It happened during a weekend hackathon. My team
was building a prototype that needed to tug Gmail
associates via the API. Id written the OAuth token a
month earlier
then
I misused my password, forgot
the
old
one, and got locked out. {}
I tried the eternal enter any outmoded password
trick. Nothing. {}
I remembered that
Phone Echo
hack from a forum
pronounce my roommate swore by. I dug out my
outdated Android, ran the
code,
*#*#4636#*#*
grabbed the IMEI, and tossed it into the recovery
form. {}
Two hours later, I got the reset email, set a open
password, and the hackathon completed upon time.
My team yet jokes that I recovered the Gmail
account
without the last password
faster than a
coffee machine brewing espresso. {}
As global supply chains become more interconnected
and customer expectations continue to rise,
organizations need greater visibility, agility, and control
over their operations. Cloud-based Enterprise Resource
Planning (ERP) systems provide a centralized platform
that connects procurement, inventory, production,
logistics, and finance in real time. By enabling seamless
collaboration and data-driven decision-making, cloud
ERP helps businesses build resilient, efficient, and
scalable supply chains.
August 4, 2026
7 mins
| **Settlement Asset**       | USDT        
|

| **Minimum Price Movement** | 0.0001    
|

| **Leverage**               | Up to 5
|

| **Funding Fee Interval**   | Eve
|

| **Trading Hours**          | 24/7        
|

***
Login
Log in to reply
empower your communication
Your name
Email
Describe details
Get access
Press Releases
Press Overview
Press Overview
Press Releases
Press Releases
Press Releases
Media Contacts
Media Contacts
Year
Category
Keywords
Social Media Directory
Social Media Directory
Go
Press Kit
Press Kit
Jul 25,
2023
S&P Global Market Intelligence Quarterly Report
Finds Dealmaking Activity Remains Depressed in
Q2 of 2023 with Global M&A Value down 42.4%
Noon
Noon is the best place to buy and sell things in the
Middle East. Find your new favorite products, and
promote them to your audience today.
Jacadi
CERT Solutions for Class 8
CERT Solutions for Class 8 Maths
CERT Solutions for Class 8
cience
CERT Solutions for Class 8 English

◆ Your task ◆
Go line by line through the records and copy those that contain the word "hackathon".

◆ Answer to this problem ◆
It happened during a weekend hackathon. My team
password, and the hackathon completed upon time.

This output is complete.